* _ABOUT THIS TASK_:
Tally every line of the listing below that holds "Profile", then give the tally alone.

────────────────

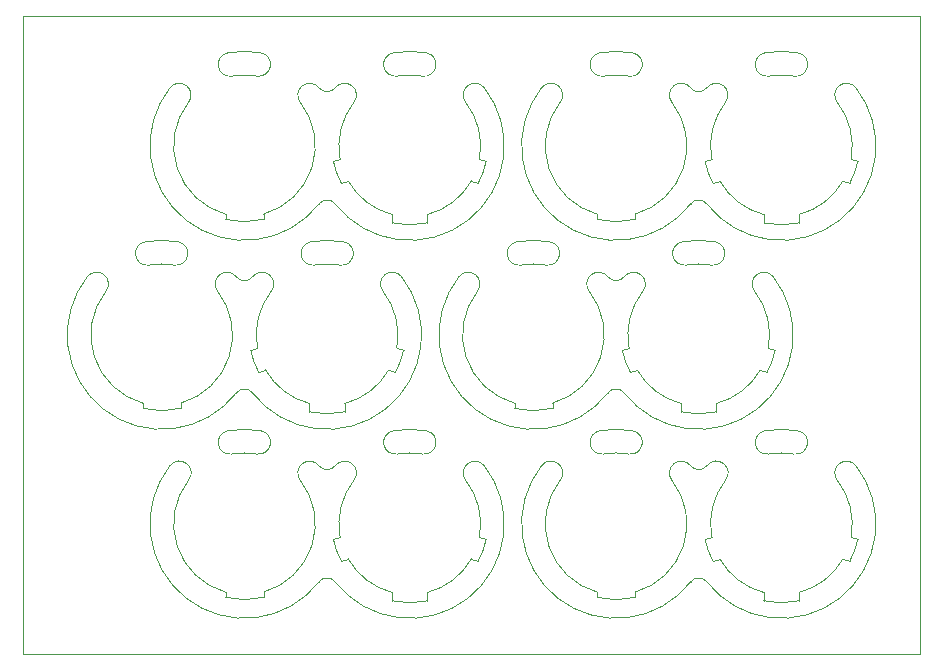
<source format=gbr>
%TF.GenerationSoftware,KiCad,Pcbnew,9.0.2*%
%TF.CreationDate,2025-08-05T01:23:02+01:00*%
%TF.ProjectId,led_jewellery,6c65645f-6a65-4776-956c-6c6572792e6b,rev?*%
%TF.SameCoordinates,Original*%
%TF.FileFunction,Profile,NP*%
%FSLAX46Y46*%
G04 Gerber Fmt 4.6, Leading zero omitted, Abs format (unit mm)*
G04 Created by KiCad (PCBNEW 9.0.2) date 2025-08-05 01:23:02*
%MOMM*%
%LPD*%
G01*
G04 APERTURE LIST*
%TA.AperFunction,Profile*%
%ADD10C,0.050000*%
%TD*%
G04 APERTURE END LIST*
D10*
X134608607Y-90020211D02*
G75*
G02*
X137386943Y-90020343I1388793J-7878489D01*
G01*
X141898652Y-98982433D02*
X142469822Y-99190323D01*
X137497435Y-104415445D02*
G75*
G02*
X134497435Y-104415461I-1500035J6516645D01*
G01*
X117838312Y-76973078D02*
G75*
G02*
X105227570Y-86821357I-6304432J-4925342D01*
G01*
X109751145Y-100861880D02*
G75*
G02*
X106033871Y-103708238I-5217245J2963080D01*
G01*
X136693376Y-108973129D02*
G75*
G02*
X135300490Y-108974246I-696876J539229D01*
G01*
X123617315Y-103676058D02*
X123617315Y-104118395D01*
X96145038Y-106020031D02*
G75*
G02*
X98923377Y-106020034I1389162J-7878469D01*
G01*
X134960445Y-91989023D02*
G75*
G02*
X137034738Y-91989090I1036955J-5909677D01*
G01*
X105632592Y-114982163D02*
G75*
G02*
X106800105Y-110211781I5901308J1083763D01*
G01*
X105061533Y-83190010D02*
X105632591Y-82982162D01*
X128997796Y-88325462D02*
G75*
G02*
X127402223Y-88124241I-96J6425862D01*
G01*
X142469822Y-99190323D02*
G75*
G02*
X141785795Y-101069709I-6472622J1291623D01*
G01*
X105227567Y-86821358D02*
X105227567Y-86821359D01*
X88938619Y-103682777D02*
G75*
G02*
X85806093Y-94204850I1595581J5783977D01*
G01*
X148214751Y-84861511D02*
X148785820Y-85069360D01*
X113033913Y-120415133D02*
X113033913Y-119707894D01*
X95258549Y-94200126D02*
G75*
G02*
X92153751Y-103676113I-4724359J-3698704D01*
G01*
X136525099Y-83189980D02*
X137096155Y-82982134D01*
X117435145Y-114982127D02*
X118006299Y-115190010D01*
X103840039Y-118821579D02*
G75*
G02*
X91230117Y-108973172I-6305839J4923079D01*
G01*
X89492299Y-91989983D02*
G75*
G02*
X91571227Y-91989126I1041901J-5908817D01*
G01*
X135303603Y-118821550D02*
G75*
G02*
X122693754Y-108973200I-6305803J4923050D01*
G01*
X135303273Y-118821293D02*
G75*
G02*
X136691146Y-118821317I693927J-541707D01*
G01*
X110435135Y-98982479D02*
X111006258Y-99190351D01*
X135303273Y-118821293D02*
X135303603Y-118821550D01*
X110838270Y-92973419D02*
G75*
G02*
X98227531Y-102821695I-6304430J-4925341D01*
G01*
X103840039Y-86821579D02*
G75*
G02*
X91230117Y-76973172I-6305839J4923079D01*
G01*
X130617357Y-120118055D02*
G75*
G02*
X128997796Y-120325470I-1619657J6220055D01*
G01*
X103839709Y-86821322D02*
G75*
G02*
X105227537Y-86821381I693891J-541778D01*
G01*
X141608649Y-106019870D02*
G75*
G02*
X144386982Y-106020017I1388751J-7878530D01*
G01*
X103033871Y-104415459D02*
X103033871Y-103708246D01*
X105229812Y-76973158D02*
G75*
G02*
X103836881Y-76974310I-696912J539258D01*
G01*
X127955905Y-107989613D02*
G75*
G02*
X130034832Y-107988758I1041895J-5908887D01*
G01*
X127955905Y-75989613D02*
G75*
G02*
X130034832Y-75988758I1041895J-5908887D01*
G01*
X130617357Y-88118055D02*
G75*
G02*
X128997796Y-88325470I-1619657J6220055D01*
G01*
X116751187Y-116861540D02*
G75*
G02*
X113033910Y-119707882I-5217187J2963040D01*
G01*
X127608602Y-74020002D02*
G75*
G02*
X130386943Y-74019992I1389198J-7878498D01*
G01*
X99153793Y-87675769D02*
X99153793Y-88118084D01*
X102258591Y-78199785D02*
G75*
G02*
X99153793Y-87675770I-4724351J-3698705D01*
G01*
X128303561Y-102821891D02*
G75*
G02*
X115693724Y-92973551I-6305761J4923091D01*
G01*
X123617315Y-104118395D02*
G75*
G02*
X121997754Y-104325802I-1619615J6219995D01*
G01*
X137209129Y-85069366D02*
G75*
G02*
X136525096Y-83189981I5787871J3170766D01*
G01*
X133722155Y-110199756D02*
G75*
G02*
X130617357Y-119675741I-4724355J-3698704D01*
G01*
X105745565Y-117069396D02*
G75*
G02*
X105061550Y-115190006I5788135J3170796D01*
G01*
X148214751Y-116861511D02*
X148785819Y-117069360D01*
X137209130Y-117069367D02*
X137780217Y-116861508D01*
X103839709Y-118821322D02*
X103840039Y-118821579D01*
X141214710Y-100861852D02*
G75*
G02*
X137497432Y-103708188I-5217110J2962952D01*
G01*
X141960487Y-107988682D02*
G75*
G02*
X144034777Y-107988764I1036913J-5909718D01*
G01*
X116751187Y-84861540D02*
G75*
G02*
X113033909Y-87707882I-5217187J2963040D01*
G01*
X99153793Y-88118084D02*
G75*
G02*
X97534232Y-88325482I-1619593J6220084D01*
G01*
X147725861Y-110204944D02*
G75*
G02*
X148898737Y-114982105I-4728361J-3693456D01*
G01*
X105061536Y-115190009D02*
X105632592Y-114982163D01*
X144497477Y-88415103D02*
G75*
G02*
X141497477Y-88415092I-1499977J6516403D01*
G01*
X127402225Y-119682407D02*
X127402223Y-120124240D01*
X113033913Y-88415133D02*
X113033913Y-87707896D01*
X148214751Y-84861511D02*
G75*
G02*
X144497473Y-87707844I-5217151J2963011D01*
G01*
X127402225Y-87682407D02*
X127402223Y-88124240D01*
X116262297Y-110204973D02*
G75*
G02*
X117435163Y-114982130I-4728297J-3693427D01*
G01*
X120955863Y-91989954D02*
G75*
G02*
X123034793Y-91989084I1041937J-5908846D01*
G01*
X105745565Y-85069396D02*
G75*
G02*
X105061530Y-83190011I5787935J3170796D01*
G01*
X105632591Y-82982162D02*
G75*
G02*
X106800104Y-78211781I5901309J1083762D01*
G01*
X105229812Y-108973158D02*
G75*
G02*
X103836881Y-108974310I-696912J539258D01*
G01*
X98632550Y-98982503D02*
G75*
G02*
X99800079Y-94212135I5901280J1083743D01*
G01*
X136691131Y-86821330D02*
X136691131Y-86821329D01*
X110033913Y-88415139D02*
X110033913Y-87707905D01*
X142301834Y-92973390D02*
G75*
G02*
X129691091Y-102821669I-6304434J-4925340D01*
G01*
X136693376Y-76973129D02*
G75*
G02*
X135300490Y-76974246I-696876J539229D01*
G01*
X137497435Y-104415445D02*
X137497435Y-103708200D01*
X97534232Y-120325491D02*
G75*
G02*
X95938659Y-120124270I-132J6425591D01*
G01*
X97534232Y-88325491D02*
G75*
G02*
X95938660Y-88124274I-32J6426491D01*
G01*
X110145085Y-106019899D02*
G75*
G02*
X112923422Y-106020024I1388815J-7878701D01*
G01*
X129691089Y-102821671D02*
X129691089Y-102821670D01*
X120402183Y-103682749D02*
X120402181Y-104124596D01*
X111006258Y-99190351D02*
G75*
G02*
X110322222Y-101069733I-6472058J1291451D01*
G01*
X96492341Y-107989642D02*
G75*
G02*
X98571266Y-107988799I1041859J-5908858D01*
G01*
X141608649Y-74019870D02*
G75*
G02*
X144386982Y-74020017I1388751J-7878530D01*
G01*
X141497477Y-87707877D02*
G75*
G02*
X137780201Y-84861517I1499923J5809377D01*
G01*
X149301876Y-108973049D02*
G75*
G02*
X136691130Y-118821331I-6304436J-4925341D01*
G01*
X137096155Y-114982134D02*
G75*
G02*
X138263696Y-110211773I5901245J1083734D01*
G01*
X96839997Y-102821920D02*
G75*
G02*
X84230088Y-92973523I-6305797J4923120D01*
G01*
X136525099Y-115189980D02*
X137096155Y-114982134D01*
X128303231Y-102821634D02*
G75*
G02*
X129691032Y-102821715I693869J-541766D01*
G01*
X110033913Y-120415137D02*
X110033913Y-119707906D01*
X106033871Y-104415473D02*
G75*
G02*
X103033871Y-104415460I-1499971J6516373D01*
G01*
X130617357Y-119675740D02*
X130617357Y-120118055D01*
X92153751Y-103676112D02*
X92153751Y-104118424D01*
X127608602Y-106020002D02*
G75*
G02*
X130386943Y-106019992I1389198J-7878498D01*
G01*
X98229770Y-92973499D02*
G75*
G02*
X96836891Y-92974610I-696870J539299D01*
G01*
X96839667Y-102821663D02*
X96839997Y-102821920D01*
X95938661Y-119682436D02*
X95938659Y-120124269D01*
X148898718Y-82982102D02*
X149469863Y-83189982D01*
X141497477Y-88415094D02*
X141497477Y-87707877D01*
X141960487Y-75988682D02*
G75*
G02*
X144034777Y-75988764I1036913J-5909718D01*
G01*
X96145038Y-74020031D02*
G75*
G02*
X98923377Y-74020034I1389162J-7878469D01*
G01*
X103839709Y-118821322D02*
G75*
G02*
X105227537Y-118821381I693891J-541778D01*
G01*
X99153793Y-119675769D02*
X99153793Y-120118084D01*
X148898717Y-114982101D02*
X149469864Y-115189982D01*
X116751187Y-84861540D02*
X117322252Y-85069388D01*
X130209088Y-101069707D02*
G75*
G02*
X129525033Y-99190329I5788312J3171007D01*
G01*
X129693334Y-92973470D02*
G75*
G02*
X128300375Y-92974643I-696934J539270D01*
G01*
X134497435Y-103708217D02*
G75*
G02*
X130780152Y-100861859I1499865J5809317D01*
G01*
X105745565Y-85069396D02*
X106316616Y-84861550D01*
X128997796Y-120325462D02*
G75*
G02*
X127402223Y-120124241I-96J6425862D01*
G01*
X121997754Y-104325803D02*
G75*
G02*
X120402180Y-104124601I-54J6426803D01*
G01*
X147725861Y-78204944D02*
G75*
G02*
X148898718Y-82982102I-4728461J-3693456D01*
G01*
X144497477Y-88415103D02*
X144497477Y-87707858D01*
X95938661Y-87682436D02*
G75*
G02*
X92806168Y-78204535I1595539J5783936D01*
G01*
X95938661Y-87682436D02*
X95938659Y-88124279D01*
X137096155Y-82982134D02*
G75*
G02*
X138263696Y-78211773I5901245J1083734D01*
G01*
X128303231Y-102821634D02*
X128303561Y-102821891D01*
X102258591Y-110199785D02*
G75*
G02*
X99153793Y-119675770I-4724351J-3698705D01*
G01*
X90534190Y-104325832D02*
G75*
G02*
X88938615Y-104124621I-90J6426232D01*
G01*
X109751145Y-100861880D02*
X110322220Y-101069732D01*
X99153793Y-120118084D02*
G75*
G02*
X97534232Y-120325482I-1619593J6220084D01*
G01*
X137209130Y-117069367D02*
G75*
G02*
X136525096Y-115189981I5787870J3170767D01*
G01*
X106033871Y-104415473D02*
X106033871Y-103708237D01*
X120402183Y-103682749D02*
G75*
G02*
X117269707Y-94204860I1595617J5783949D01*
G01*
X141214710Y-100861852D02*
X141785784Y-101069703D01*
X98745523Y-101069736D02*
G75*
G02*
X98061487Y-99190354I5788577J3171036D01*
G01*
X136691131Y-118821329D02*
X136691131Y-118821330D01*
X117838312Y-108973078D02*
G75*
G02*
X105227570Y-118821357I-6304432J-4925342D01*
G01*
X134497435Y-104415460D02*
X134497435Y-103708217D01*
X137209129Y-85069366D02*
X137780215Y-84861509D01*
X103033871Y-103708246D02*
G75*
G02*
X99316654Y-100861856I1499929J5809246D01*
G01*
X120608560Y-90020343D02*
G75*
G02*
X123386904Y-90020319I1389240J-7878457D01*
G01*
X88938619Y-103682777D02*
X88938617Y-104124614D01*
X149301876Y-76973049D02*
G75*
G02*
X136691130Y-86821331I-6304436J-4925341D01*
G01*
X113033913Y-88415133D02*
G75*
G02*
X110033913Y-88415139I-1500013J6516733D01*
G01*
X103145043Y-90020240D02*
G75*
G02*
X105923377Y-90020385I1388757J-7878560D01*
G01*
X140725819Y-94205285D02*
G75*
G02*
X141898672Y-98982437I-4728319J-3693415D01*
G01*
X103496881Y-91989052D02*
G75*
G02*
X105571172Y-91989131I1036919J-5909748D01*
G01*
X105227567Y-118821358D02*
X105227567Y-118821359D01*
X141497477Y-119707876D02*
G75*
G02*
X137780202Y-116861516I1499923J5809376D01*
G01*
X89144996Y-90020372D02*
G75*
G02*
X91923338Y-90020360I1389204J-7878428D01*
G01*
X92153751Y-104118424D02*
G75*
G02*
X90534190Y-104325839I-1619651J6220024D01*
G01*
X144497477Y-120415104D02*
G75*
G02*
X141497477Y-120415093I-1499977J6516404D01*
G01*
X98061475Y-99190356D02*
X98632550Y-98982503D01*
X95938661Y-119682436D02*
G75*
G02*
X92806168Y-110204535I1595539J5783936D01*
G01*
X135303603Y-86821550D02*
G75*
G02*
X122693754Y-76973200I-6305803J4923050D01*
G01*
X149469864Y-115189982D02*
G75*
G02*
X148785818Y-117069360I-6471764J1291382D01*
G01*
X116262297Y-78204973D02*
G75*
G02*
X117435144Y-82982127I-4728397J-3693427D01*
G01*
X78765818Y-70898612D02*
X154765818Y-70898612D01*
X154765818Y-124898612D01*
X78765818Y-124898612D01*
X78765818Y-70898612D01*
X110033913Y-119707906D02*
G75*
G02*
X106316628Y-116861544I1500087J5809606D01*
G01*
X127402225Y-87682407D02*
G75*
G02*
X124269783Y-78204546I1595575J5783907D01*
G01*
X96492341Y-75989642D02*
G75*
G02*
X98571266Y-75988799I1041859J-5908858D01*
G01*
X113033913Y-120415133D02*
G75*
G02*
X110033913Y-120415139I-1500013J6516733D01*
G01*
X135303273Y-86821293D02*
X135303603Y-86821550D01*
X126722113Y-94200097D02*
G75*
G02*
X123617315Y-103676058I-4724313J-3698703D01*
G01*
X141497477Y-120415092D02*
X141497477Y-119707876D01*
X135303273Y-86821293D02*
G75*
G02*
X136691146Y-86821317I693927J-541707D01*
G01*
X127402225Y-119682407D02*
G75*
G02*
X124269783Y-110204546I1595575J5783907D01*
G01*
X96839667Y-102821663D02*
G75*
G02*
X98227547Y-102821681I693933J-541737D01*
G01*
X110145085Y-74019899D02*
G75*
G02*
X112923422Y-74020024I1388815J-7878501D01*
G01*
X105745565Y-117069396D02*
X106316617Y-116861550D01*
X98745523Y-101069736D02*
X99316627Y-100861872D01*
X133722155Y-78199756D02*
G75*
G02*
X130617357Y-87675741I-4724355J-3698704D01*
G01*
X110496923Y-107988711D02*
G75*
G02*
X112571217Y-107988771I1036977J-5909789D01*
G01*
X98227525Y-102821700D02*
X98227525Y-102821699D01*
X130096113Y-98982475D02*
G75*
G02*
X131263622Y-94212089I5901287J1083775D01*
G01*
X117435145Y-82982127D02*
X118006299Y-83190010D01*
X129525038Y-99190328D02*
X130096113Y-98982475D01*
X130617357Y-87675740D02*
X130617357Y-88118055D01*
X118006299Y-115190010D02*
G75*
G02*
X117322244Y-117069384I-6471199J1291210D01*
G01*
X109262255Y-94205314D02*
G75*
G02*
X110435117Y-98982476I-4728555J-3693486D01*
G01*
X144497477Y-120415104D02*
X144497477Y-119707856D01*
X130209088Y-101069707D02*
X130780153Y-100861858D01*
X118006299Y-83190010D02*
G75*
G02*
X117322256Y-85069390I-6471599J1291310D01*
G01*
X148214751Y-116861511D02*
G75*
G02*
X144497474Y-119707844I-5217151J2963011D01*
G01*
X103840039Y-86821579D02*
X103839709Y-86821322D01*
X149469863Y-83189982D02*
G75*
G02*
X148785817Y-85069359I-6471763J1291382D01*
G01*
X110033913Y-87707905D02*
G75*
G02*
X106316629Y-84861543I1500087J5809605D01*
G01*
X116751187Y-116861540D02*
X117322249Y-117069387D01*
X110496923Y-75988711D02*
G75*
G02*
X112571217Y-75988771I1036977J-5909689D01*
G01*
%TO.C,REF\u002A\u002A*%
X122693714Y-76973166D02*
G75*
G02*
X124269730Y-78204492I788008J-615663D01*
G01*
X127955907Y-75989615D02*
G75*
G02*
X127608605Y-74020001I-173651J984807D01*
G01*
X98923423Y-74020030D02*
G75*
G02*
X98576121Y-75989644I-173651J-984807D01*
G01*
X102262297Y-78204522D02*
G75*
G02*
X103838315Y-76973195I788009J615664D01*
G01*
X144386987Y-74020001D02*
G75*
G02*
X144039685Y-75989615I-173651J-984807D01*
G01*
X147725861Y-78204493D02*
G75*
G02*
X149301879Y-76973166I788009J615664D01*
G01*
X129693334Y-92973469D02*
G75*
G02*
X131269350Y-94204795I788008J-615663D01*
G01*
X134955527Y-91989918D02*
G75*
G02*
X134608225Y-90020304I-173651J984807D01*
G01*
X105923381Y-90020371D02*
G75*
G02*
X105576079Y-91989985I-173651J-984807D01*
G01*
X109262255Y-94204863D02*
G75*
G02*
X110838273Y-92973536I788009J615664D01*
G01*
X136693376Y-108973128D02*
G75*
G02*
X138269392Y-110204454I788008J-615663D01*
G01*
X141955569Y-107989577D02*
G75*
G02*
X141608267Y-106019963I-173651J984807D01*
G01*
X112923423Y-74020030D02*
G75*
G02*
X112576121Y-75989644I-173651J-984807D01*
G01*
X116262297Y-78204522D02*
G75*
G02*
X117838315Y-76973195I788009J615664D01*
G01*
X123386945Y-90020342D02*
G75*
G02*
X123039643Y-91989956I-173651J-984807D01*
G01*
X126725819Y-94204834D02*
G75*
G02*
X128301837Y-92973507I788009J615664D01*
G01*
X91230150Y-76973195D02*
G75*
G02*
X92806166Y-78204521I788008J-615663D01*
G01*
X96492343Y-75989644D02*
G75*
G02*
X96145041Y-74020030I-173651J984807D01*
G01*
X130386987Y-106020001D02*
G75*
G02*
X130039685Y-107989615I-173651J-984807D01*
G01*
X133725861Y-110204493D02*
G75*
G02*
X135301879Y-108973166I788009J615664D01*
G01*
X98923423Y-106020030D02*
G75*
G02*
X98576121Y-107989644I-173651J-984807D01*
G01*
X102262297Y-110204522D02*
G75*
G02*
X103838315Y-108973195I788009J615664D01*
G01*
X122693714Y-108973166D02*
G75*
G02*
X124269730Y-110204492I788008J-615663D01*
G01*
X127955907Y-107989615D02*
G75*
G02*
X127608605Y-106020001I-173651J984807D01*
G01*
X137386945Y-90020342D02*
G75*
G02*
X137039643Y-91989956I-173651J-984807D01*
G01*
X140725819Y-94204834D02*
G75*
G02*
X142301837Y-92973507I788009J615664D01*
G01*
X91230150Y-108973195D02*
G75*
G02*
X92806166Y-110204521I788008J-615663D01*
G01*
X96492343Y-107989644D02*
G75*
G02*
X96145041Y-106020030I-173651J984807D01*
G01*
X98229770Y-92973498D02*
G75*
G02*
X99805786Y-94204824I788008J-615663D01*
G01*
X103491963Y-91989947D02*
G75*
G02*
X103144661Y-90020333I-173651J984807D01*
G01*
X115693672Y-92973507D02*
G75*
G02*
X117269688Y-94204833I788008J-615663D01*
G01*
X120955865Y-91989956D02*
G75*
G02*
X120608563Y-90020342I-173651J984807D01*
G01*
X105229812Y-108973157D02*
G75*
G02*
X106805828Y-110204483I788008J-615663D01*
G01*
X110492005Y-107989606D02*
G75*
G02*
X110144703Y-106019992I-173651J984807D01*
G01*
X130386987Y-74020001D02*
G75*
G02*
X130039685Y-75989615I-173651J-984807D01*
G01*
X133725861Y-78204493D02*
G75*
G02*
X135301879Y-76973166I788009J615664D01*
G01*
X84230108Y-92973536D02*
G75*
G02*
X85806124Y-94204862I788008J-615663D01*
G01*
X89492301Y-91989985D02*
G75*
G02*
X89144999Y-90020371I-173651J984807D01*
G01*
X105229812Y-76973157D02*
G75*
G02*
X106805828Y-78204483I788008J-615663D01*
G01*
X110492005Y-75989606D02*
G75*
G02*
X110144703Y-74019992I-173651J984807D01*
G01*
X112923423Y-106020030D02*
G75*
G02*
X112576121Y-107989644I-173651J-984807D01*
G01*
X116262297Y-110204522D02*
G75*
G02*
X117838315Y-108973195I788009J615664D01*
G01*
X136693376Y-76973128D02*
G75*
G02*
X138269392Y-78204454I788008J-615663D01*
G01*
X141955569Y-75989577D02*
G75*
G02*
X141608267Y-74019963I-173651J984807D01*
G01*
X144386987Y-106020001D02*
G75*
G02*
X144039685Y-107989615I-173651J-984807D01*
G01*
X147725861Y-110204493D02*
G75*
G02*
X149301879Y-108973166I788009J615664D01*
G01*
X91923381Y-90020371D02*
G75*
G02*
X91576079Y-91989985I-173651J-984807D01*
G01*
X95262255Y-94204863D02*
G75*
G02*
X96838273Y-92973536I788009J615664D01*
G01*
%TD*%
M02*

</source>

────────────────

* _SOLUTION FOR THIS EXERCISE_:
2